*GIVEN DATA*

#####

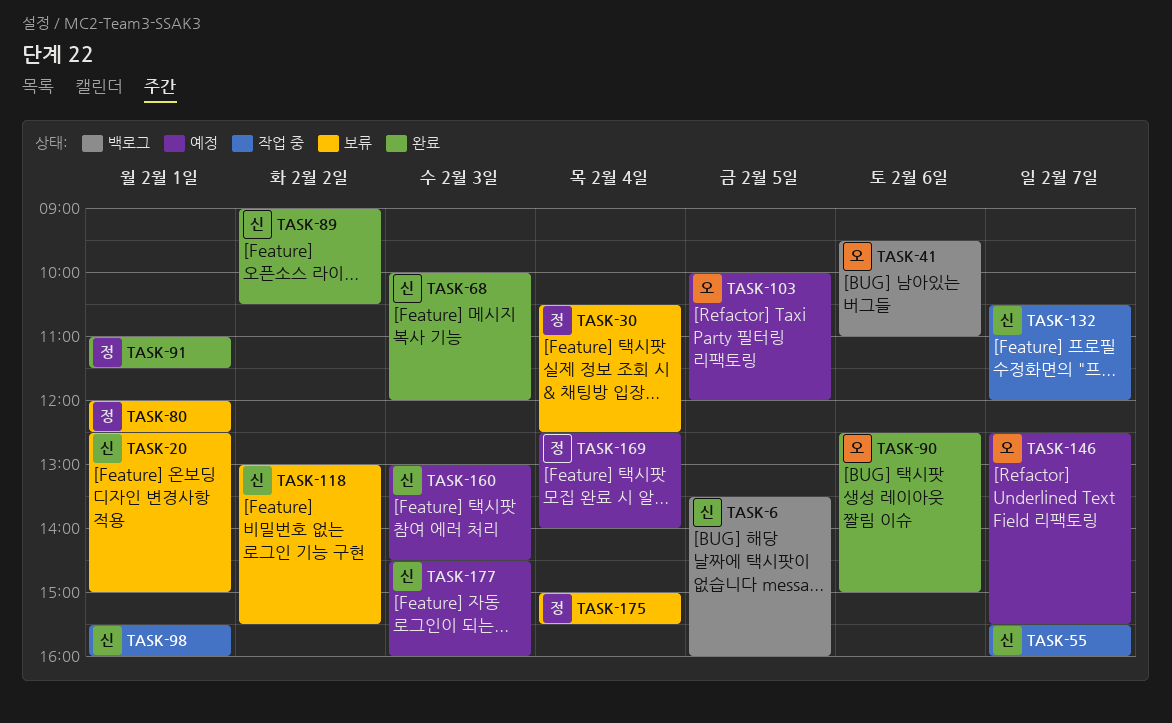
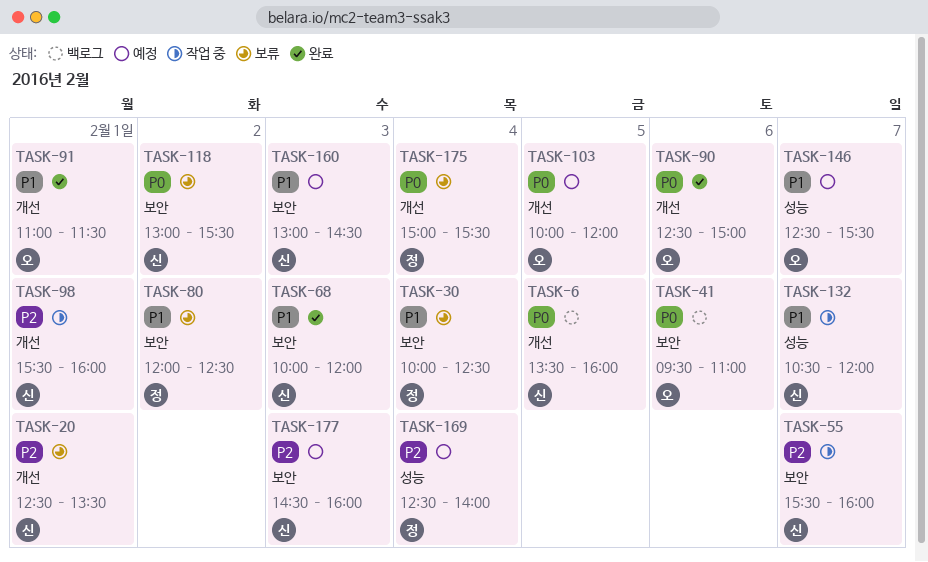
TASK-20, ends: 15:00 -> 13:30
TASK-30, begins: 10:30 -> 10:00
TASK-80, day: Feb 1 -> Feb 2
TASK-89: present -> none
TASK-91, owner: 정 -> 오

#####

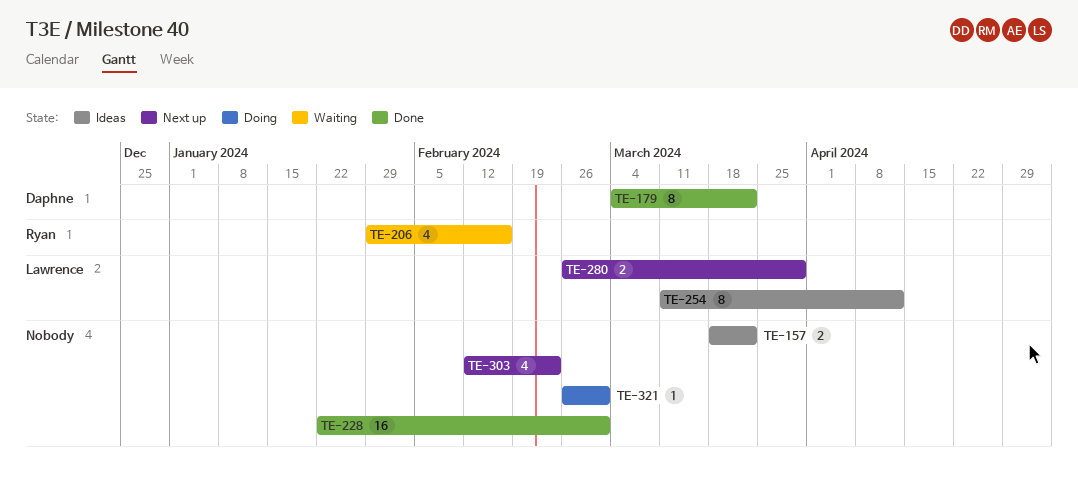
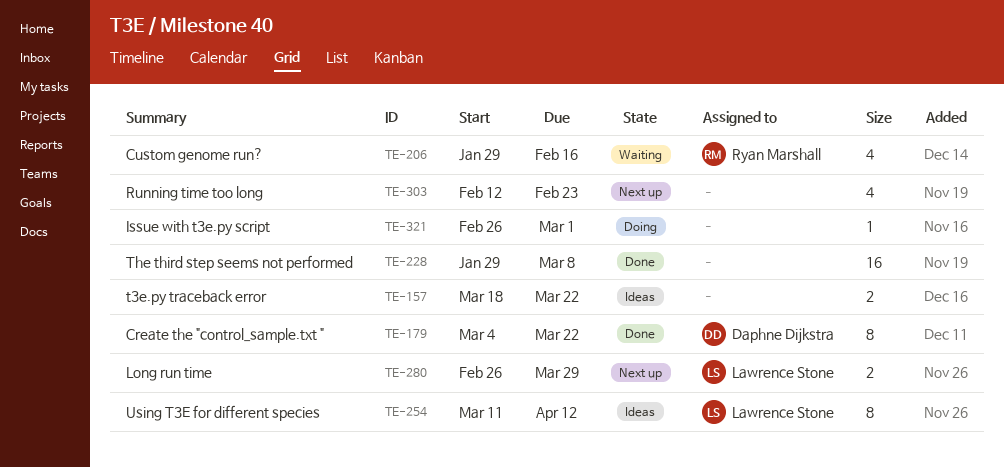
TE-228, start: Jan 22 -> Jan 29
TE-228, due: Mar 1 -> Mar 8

#####

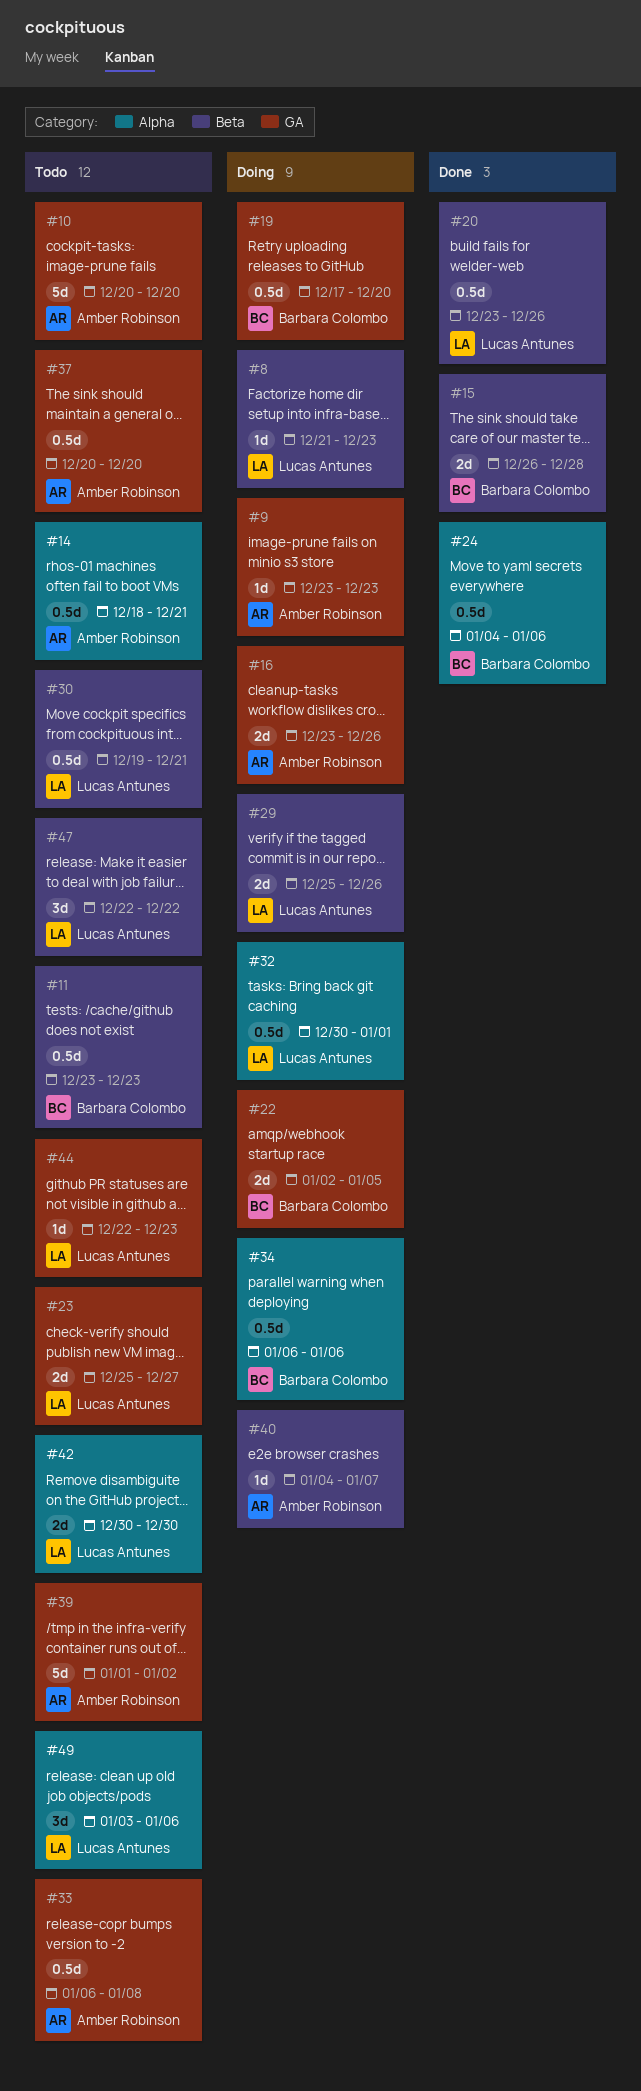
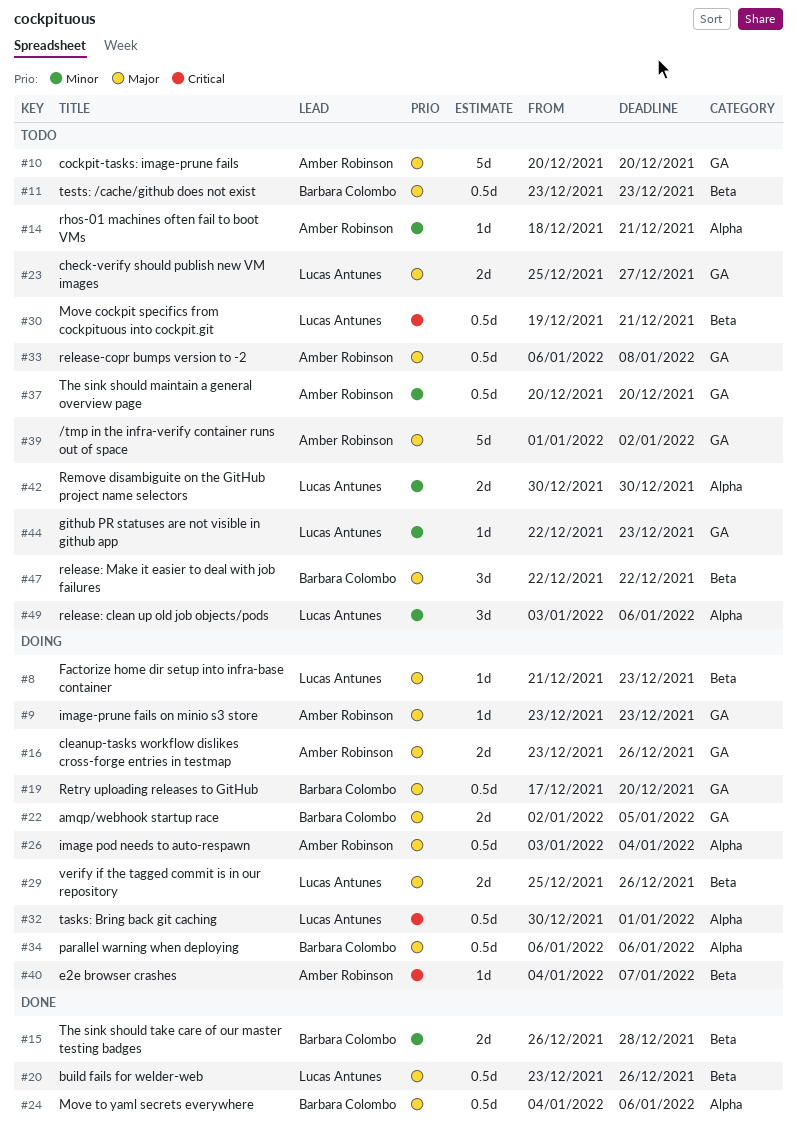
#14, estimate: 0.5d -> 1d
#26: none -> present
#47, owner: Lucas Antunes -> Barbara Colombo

#####

*PROBLEM STATEMENT*
Once you find the line with "TASK-20, ends: 15:00 -> 13:30" above, print it and every line after it up to and including the line with "TASK-91, owner: 정 -> 오", exactly as written and nothing else.

*RESPONSE TO THIS EXERCISE*
TASK-20, ends: 15:00 -> 13:30
TASK-30, begins: 10:30 -> 10:00
TASK-80, day: Feb 1 -> Feb 2
TASK-89: present -> none
TASK-91, owner: 정 -> 오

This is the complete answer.